Conversations For Transformation

Essays By Laurence Platt

Inspired By The Ideas Of Werner Erhard

And More




Toolbox

Napa Union High School Auditorium, Napa, California, USA

June 3, 2010



"Life is like a box of chocolates: you never know what you're gonna get." ... Forrest Gump

"Life is like a box of tools: you never know what you're gonna need." ... Laurence Platt

This essay, Toolbox, is the companion piece to Futile Like A Freedom.




A good toolbox is stocked with tools which may seem to have contradictory uses. A ripsaw  makes things jagged and separate. But a sander makes things smooth, and a clamp holds things together.

A ripsaw doesn't negate  a sander or a clamp. A sander doesn't invalidate a ripsaw. A clamp doesn't contradict  a ripsaw. And neither does a sander or a clamp "agree"  with each other.

They're all just tools. You use them if they work for the job at hand. And if they break you get new ones.

You give a monster a lot of space (as Werner Erhard may have said) but you give a friend intimacy. You speak so you're known as your word but you stay silent so you're not known as a gossip. You're gentle with children who come to you but you're ruthless and unswerving with adults who assume your integrity is up for grabs.

There isn't just one option  when you're inventing yourself as your word. There isn't one right way  to do it. When it comes to inventing yourself as your word, it's not useful  to consider what the right  way to do it is. Rather, what's useful to consider is a way to invent yourself as your word which works. Try on ie test drive  the Zen approach. Look to the pragmatic  rather than simply to the correct.

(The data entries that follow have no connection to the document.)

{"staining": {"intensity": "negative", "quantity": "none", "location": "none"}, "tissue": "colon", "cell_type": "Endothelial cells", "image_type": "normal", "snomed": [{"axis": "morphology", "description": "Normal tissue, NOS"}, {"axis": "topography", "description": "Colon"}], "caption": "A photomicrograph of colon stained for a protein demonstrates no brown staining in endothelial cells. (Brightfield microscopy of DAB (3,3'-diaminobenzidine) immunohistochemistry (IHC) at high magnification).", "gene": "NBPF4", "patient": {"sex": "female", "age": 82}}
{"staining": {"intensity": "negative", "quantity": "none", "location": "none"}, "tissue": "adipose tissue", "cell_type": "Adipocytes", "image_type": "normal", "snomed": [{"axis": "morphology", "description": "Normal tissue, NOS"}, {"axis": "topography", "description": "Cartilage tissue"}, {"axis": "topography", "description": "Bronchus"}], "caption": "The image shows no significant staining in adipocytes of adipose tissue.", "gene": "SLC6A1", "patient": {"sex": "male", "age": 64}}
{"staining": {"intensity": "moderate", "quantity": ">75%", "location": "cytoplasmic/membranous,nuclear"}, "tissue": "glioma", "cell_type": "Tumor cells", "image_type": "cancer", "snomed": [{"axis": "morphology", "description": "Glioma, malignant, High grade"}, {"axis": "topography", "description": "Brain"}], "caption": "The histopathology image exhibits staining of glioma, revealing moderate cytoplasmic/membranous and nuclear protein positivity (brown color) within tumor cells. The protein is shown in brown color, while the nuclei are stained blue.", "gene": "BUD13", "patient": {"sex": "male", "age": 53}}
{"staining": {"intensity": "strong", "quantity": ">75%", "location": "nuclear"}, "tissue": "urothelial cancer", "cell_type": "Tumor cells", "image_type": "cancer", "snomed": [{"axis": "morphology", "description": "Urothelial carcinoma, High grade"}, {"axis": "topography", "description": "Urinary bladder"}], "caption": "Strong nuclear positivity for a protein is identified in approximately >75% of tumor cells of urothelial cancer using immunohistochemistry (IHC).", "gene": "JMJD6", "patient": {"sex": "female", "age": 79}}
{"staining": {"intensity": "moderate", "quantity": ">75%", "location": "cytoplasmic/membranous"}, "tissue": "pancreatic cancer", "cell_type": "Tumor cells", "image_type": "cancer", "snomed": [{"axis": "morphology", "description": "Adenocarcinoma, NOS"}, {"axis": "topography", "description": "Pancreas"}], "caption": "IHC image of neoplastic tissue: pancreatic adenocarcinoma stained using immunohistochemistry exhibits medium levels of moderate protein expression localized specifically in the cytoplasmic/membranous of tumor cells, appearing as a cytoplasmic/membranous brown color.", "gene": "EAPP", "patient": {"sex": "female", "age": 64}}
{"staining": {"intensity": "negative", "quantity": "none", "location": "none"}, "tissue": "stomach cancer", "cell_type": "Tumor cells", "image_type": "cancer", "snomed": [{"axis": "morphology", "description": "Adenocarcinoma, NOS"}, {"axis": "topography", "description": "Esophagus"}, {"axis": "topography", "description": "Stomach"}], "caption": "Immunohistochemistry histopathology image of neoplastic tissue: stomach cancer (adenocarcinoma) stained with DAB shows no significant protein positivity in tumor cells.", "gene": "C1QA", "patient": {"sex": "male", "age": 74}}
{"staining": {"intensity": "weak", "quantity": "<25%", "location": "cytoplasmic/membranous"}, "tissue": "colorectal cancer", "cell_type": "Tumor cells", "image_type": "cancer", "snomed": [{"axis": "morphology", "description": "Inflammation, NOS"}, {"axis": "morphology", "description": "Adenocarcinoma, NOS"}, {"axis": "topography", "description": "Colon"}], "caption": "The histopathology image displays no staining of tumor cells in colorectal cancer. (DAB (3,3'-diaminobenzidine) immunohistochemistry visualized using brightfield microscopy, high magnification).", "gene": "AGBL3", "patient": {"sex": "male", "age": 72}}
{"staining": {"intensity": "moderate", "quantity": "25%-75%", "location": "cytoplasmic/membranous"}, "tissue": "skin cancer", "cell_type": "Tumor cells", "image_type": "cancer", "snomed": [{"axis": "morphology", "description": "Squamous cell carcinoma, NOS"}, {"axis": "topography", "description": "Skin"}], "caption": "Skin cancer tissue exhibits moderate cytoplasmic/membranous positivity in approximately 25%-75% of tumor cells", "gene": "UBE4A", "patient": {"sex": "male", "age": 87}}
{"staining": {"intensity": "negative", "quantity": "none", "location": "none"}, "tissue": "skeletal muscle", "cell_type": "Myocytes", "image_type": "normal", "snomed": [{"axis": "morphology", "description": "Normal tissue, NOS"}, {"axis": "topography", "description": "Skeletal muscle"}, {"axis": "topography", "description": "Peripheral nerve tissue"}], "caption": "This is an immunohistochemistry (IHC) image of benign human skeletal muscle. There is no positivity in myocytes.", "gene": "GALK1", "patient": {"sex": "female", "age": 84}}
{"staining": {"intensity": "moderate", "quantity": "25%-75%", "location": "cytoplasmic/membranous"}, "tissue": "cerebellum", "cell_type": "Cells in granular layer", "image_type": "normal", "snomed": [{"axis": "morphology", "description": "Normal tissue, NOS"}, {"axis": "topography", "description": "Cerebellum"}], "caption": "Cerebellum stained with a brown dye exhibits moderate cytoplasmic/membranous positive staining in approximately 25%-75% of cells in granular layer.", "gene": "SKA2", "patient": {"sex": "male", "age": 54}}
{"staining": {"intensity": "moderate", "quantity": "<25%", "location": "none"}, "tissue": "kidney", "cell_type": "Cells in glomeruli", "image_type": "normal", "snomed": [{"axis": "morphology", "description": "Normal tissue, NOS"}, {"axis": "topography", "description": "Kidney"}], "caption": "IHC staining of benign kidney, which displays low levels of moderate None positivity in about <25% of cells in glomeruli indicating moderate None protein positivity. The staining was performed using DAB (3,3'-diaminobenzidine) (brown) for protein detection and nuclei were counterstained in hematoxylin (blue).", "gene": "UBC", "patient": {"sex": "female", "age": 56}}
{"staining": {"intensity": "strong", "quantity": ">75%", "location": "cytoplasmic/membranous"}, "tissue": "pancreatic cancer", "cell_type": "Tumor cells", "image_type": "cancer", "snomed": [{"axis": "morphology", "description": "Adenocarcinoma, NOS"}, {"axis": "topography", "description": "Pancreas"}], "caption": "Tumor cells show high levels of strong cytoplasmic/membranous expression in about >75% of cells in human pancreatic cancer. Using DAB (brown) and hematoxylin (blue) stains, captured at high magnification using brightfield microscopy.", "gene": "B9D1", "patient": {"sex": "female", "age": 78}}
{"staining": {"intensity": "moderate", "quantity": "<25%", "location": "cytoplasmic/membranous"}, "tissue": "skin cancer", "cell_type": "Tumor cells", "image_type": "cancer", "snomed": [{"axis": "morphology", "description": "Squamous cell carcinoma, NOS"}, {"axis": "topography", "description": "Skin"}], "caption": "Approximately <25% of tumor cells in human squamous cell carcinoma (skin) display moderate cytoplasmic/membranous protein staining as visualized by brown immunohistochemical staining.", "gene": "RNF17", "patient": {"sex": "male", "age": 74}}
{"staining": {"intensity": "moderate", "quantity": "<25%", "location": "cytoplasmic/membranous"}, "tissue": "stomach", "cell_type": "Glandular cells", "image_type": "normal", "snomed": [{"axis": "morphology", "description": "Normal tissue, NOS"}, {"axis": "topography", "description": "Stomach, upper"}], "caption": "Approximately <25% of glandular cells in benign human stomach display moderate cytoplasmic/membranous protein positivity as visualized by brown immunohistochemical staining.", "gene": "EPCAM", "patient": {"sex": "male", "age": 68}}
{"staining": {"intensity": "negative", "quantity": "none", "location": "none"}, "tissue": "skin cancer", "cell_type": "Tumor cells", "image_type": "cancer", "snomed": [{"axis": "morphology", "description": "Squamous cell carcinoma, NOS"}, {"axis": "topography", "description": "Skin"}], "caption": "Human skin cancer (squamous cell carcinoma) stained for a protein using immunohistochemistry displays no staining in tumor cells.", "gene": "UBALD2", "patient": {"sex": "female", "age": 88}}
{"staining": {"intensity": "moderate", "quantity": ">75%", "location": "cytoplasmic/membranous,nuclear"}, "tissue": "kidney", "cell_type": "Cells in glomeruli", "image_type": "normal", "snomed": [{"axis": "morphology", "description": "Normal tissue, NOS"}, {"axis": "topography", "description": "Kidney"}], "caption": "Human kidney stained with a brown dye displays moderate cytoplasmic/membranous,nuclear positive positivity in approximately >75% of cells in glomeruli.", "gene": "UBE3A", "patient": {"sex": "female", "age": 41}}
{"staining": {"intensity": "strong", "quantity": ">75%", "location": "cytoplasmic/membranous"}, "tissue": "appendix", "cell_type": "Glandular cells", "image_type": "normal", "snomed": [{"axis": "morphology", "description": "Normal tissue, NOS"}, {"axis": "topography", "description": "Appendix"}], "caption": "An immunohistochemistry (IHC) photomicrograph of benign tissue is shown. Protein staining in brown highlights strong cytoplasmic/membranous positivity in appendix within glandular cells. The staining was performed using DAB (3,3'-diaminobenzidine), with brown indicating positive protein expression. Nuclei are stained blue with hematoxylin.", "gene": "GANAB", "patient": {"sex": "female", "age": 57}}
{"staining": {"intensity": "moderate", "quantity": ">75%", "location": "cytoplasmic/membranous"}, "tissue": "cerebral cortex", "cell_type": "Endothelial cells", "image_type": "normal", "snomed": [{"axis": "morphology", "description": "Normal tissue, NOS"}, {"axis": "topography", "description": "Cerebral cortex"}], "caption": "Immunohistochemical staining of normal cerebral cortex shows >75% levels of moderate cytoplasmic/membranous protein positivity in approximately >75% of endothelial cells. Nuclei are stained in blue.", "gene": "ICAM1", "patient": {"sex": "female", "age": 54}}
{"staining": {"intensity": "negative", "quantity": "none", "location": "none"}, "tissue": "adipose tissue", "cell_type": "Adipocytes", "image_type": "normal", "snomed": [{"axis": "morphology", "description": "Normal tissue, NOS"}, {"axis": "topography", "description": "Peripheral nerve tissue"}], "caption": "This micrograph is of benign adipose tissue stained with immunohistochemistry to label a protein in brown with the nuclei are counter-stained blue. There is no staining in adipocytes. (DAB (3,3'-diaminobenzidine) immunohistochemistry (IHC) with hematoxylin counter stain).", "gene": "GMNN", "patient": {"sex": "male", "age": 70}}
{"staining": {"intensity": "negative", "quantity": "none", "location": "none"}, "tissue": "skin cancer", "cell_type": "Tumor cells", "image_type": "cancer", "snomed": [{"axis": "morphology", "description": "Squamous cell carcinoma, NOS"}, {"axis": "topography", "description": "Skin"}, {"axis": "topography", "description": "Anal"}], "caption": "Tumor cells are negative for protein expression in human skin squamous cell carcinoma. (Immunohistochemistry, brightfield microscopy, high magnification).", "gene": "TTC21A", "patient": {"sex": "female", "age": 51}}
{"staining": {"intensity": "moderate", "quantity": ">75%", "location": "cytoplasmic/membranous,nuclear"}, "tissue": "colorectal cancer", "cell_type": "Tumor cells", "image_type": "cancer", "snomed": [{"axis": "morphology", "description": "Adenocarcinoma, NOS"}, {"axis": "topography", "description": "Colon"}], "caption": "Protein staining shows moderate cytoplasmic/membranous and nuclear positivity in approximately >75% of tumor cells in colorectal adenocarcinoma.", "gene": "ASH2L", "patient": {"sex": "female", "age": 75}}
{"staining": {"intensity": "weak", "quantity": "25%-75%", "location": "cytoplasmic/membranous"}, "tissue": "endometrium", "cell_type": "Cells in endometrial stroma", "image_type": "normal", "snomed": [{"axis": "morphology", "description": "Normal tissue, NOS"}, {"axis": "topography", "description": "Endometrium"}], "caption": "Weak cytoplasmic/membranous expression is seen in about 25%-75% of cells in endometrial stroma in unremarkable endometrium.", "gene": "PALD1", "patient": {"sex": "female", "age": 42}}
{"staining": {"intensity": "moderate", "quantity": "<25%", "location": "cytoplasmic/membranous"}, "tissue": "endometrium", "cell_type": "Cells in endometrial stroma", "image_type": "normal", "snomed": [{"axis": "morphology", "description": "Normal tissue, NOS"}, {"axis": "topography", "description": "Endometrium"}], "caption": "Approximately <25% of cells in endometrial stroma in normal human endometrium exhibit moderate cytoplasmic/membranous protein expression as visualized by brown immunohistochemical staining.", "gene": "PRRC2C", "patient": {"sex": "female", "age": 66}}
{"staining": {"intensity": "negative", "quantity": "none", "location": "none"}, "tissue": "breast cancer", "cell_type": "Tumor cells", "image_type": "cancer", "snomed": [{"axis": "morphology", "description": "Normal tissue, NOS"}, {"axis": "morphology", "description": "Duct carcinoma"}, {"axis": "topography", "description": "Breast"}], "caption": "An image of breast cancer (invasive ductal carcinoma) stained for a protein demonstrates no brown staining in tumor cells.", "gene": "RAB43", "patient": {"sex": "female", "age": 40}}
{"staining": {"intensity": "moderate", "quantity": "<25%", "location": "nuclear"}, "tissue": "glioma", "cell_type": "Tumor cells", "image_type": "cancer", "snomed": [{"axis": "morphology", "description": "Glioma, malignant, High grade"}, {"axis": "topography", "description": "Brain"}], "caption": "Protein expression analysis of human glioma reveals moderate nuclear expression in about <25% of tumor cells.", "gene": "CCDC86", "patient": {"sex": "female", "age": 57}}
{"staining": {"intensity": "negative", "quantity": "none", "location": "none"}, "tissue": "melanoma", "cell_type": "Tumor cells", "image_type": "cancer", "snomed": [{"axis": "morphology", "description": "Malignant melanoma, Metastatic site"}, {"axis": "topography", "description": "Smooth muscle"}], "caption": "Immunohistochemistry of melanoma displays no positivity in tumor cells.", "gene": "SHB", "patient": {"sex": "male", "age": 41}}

One of the first things you notice when you intently observe the pragmatic is what works in one situation may not work in all situations. Even natural life sustaining actions  aren't always consistent. It's alright, for example, to open your lungs and take a deep breath of air. Just don't try that underwater without scuba. It's alright, for example, to put your hand on a stove. Just don't try that when it's hot.

It's a natural tendency to grab on to what we've figured out  works and then to make a recipe  ie a strategy  out of it. But the trouble with the itemized list of instructions which comprise recipes and strategies is they only work when they do.

When you're looking into the toolbox selecting a tool, it's not smart  to select a tool just because you selected it last time  ie just because it was useful last time, just because it worked last time. It may have worked then with that  job. But it may not work again now with this  job. It especially  won't work now if this  job isn't the same as that  job. A screwdriver won't sand a floorboard. A hammer won't sharpen a knife. Understanding is a useful tool in police detective work. When it comes to transformation, understanding is the booby prize.

Rather than select the tool based on what worked with that  job, you select the tool for this  job based on what's wanted and needed now. Notice the tendency to make the tool which worked last time significant.